29. Sayı
Mektuplar
“Gecemi tomurcuklandıran adındı. “ diye başlıyordu ilk mektuplarımdan biri sana dair. Öyle boş, pazarları televizyonda yayınlanan vahşi batı filmlerinde oradan oraya sürüklenen köksüz çalılar gibi savruluyordum. İçimdeki ölü toprağına bahar getirdin. Kimsenin konuşmadığı bir dildim. Sesim oldun, mana getirdin bana. Teşekkür ederim.

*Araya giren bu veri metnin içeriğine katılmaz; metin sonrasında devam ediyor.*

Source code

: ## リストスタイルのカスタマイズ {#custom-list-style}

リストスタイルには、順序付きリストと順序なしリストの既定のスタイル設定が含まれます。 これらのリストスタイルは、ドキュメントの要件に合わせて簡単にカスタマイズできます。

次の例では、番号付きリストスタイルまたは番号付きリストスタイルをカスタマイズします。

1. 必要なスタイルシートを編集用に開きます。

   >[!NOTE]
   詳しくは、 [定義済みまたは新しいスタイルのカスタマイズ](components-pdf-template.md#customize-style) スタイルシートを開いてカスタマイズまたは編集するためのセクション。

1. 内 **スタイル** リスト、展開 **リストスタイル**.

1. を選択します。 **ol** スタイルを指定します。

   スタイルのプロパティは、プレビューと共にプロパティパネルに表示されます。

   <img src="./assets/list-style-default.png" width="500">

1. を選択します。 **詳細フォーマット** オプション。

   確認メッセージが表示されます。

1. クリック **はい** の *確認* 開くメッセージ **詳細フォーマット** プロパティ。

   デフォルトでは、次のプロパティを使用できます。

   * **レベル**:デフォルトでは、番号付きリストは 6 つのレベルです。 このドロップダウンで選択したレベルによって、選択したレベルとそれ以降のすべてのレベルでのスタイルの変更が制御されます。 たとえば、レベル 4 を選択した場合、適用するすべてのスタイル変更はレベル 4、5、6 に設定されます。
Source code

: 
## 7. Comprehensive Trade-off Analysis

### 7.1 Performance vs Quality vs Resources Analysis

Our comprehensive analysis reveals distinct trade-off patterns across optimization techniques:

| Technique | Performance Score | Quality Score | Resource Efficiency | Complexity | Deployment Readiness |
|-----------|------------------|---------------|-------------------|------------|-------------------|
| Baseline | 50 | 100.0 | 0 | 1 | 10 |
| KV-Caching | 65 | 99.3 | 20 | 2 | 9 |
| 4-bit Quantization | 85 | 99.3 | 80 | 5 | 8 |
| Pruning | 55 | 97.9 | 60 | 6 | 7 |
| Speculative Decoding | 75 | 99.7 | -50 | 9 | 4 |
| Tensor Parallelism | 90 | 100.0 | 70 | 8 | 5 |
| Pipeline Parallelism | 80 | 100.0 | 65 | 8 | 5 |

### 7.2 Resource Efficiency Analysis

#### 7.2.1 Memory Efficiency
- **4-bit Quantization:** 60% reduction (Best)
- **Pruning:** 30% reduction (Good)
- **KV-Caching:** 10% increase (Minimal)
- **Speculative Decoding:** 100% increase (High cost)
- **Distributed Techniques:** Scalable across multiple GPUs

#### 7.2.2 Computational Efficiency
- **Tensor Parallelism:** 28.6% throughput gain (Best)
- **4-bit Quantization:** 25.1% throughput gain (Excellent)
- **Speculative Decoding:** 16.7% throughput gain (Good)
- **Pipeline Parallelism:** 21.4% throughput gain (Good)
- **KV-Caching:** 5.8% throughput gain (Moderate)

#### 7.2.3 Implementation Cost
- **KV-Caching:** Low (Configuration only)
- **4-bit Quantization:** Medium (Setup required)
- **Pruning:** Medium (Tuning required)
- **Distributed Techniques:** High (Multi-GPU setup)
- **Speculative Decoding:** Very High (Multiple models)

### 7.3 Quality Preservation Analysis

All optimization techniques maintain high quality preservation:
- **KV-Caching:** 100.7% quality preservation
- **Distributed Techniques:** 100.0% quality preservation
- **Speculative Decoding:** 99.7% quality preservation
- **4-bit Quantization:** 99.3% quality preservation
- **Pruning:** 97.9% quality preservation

Özledim. Hem de çok… Çoğu zaman camdan bir küreyi avuçlarımda sıkıp parçalamak gibiydi bu. Her seferinde varlığına alışıp, yokluğunla sınanmak… Her seferinde yolunu kaybedip eve dönüş yolunu bulamamak gibiydi. Kavuşmalarımız güzel bir bahar akşamı, hasretlerimiz ise Ankara ayazıydı. Sisifos gibi günleri aylara, yıllara bağlayıp bir inadı yaşamak, Atlas gibi dünyayı sırtımda taşımak gibi…
Şikâyetçi olduğumu düşünme sakın! Sevdanın şanındandır cefası. Beni sana getiren, sana hazırlayan, her ne varsa; tüm kötü seçimlere, tüm hatalara, gözyaşlarına, mutsuzluklara, bir başıma hissettiğim anlara, uykusuz gecelere her şeye teşekkür ederim. Eğer yolum yine sana çıkacaksa yeniden eğer yaşadığım her şeyi tüm pişmanlıkları, tüm kötü anları, tüm kâbusları tekrar tekrar yaşardım. Şimdi hayatımızın birleştiği bu anda bir kez daha anlıyorum ki "İster bahar, ister ayaz… Yolum seninle..." Hayat neyi getirirse getirsin karşımıza, dünyaya karşı iki kişimiz bir olunca yorulsak da sendelesek de yıkılmayız. Kutlu olsun bugünümüz ve bundan sonraki tüm günlerimiz, yarınlarımız.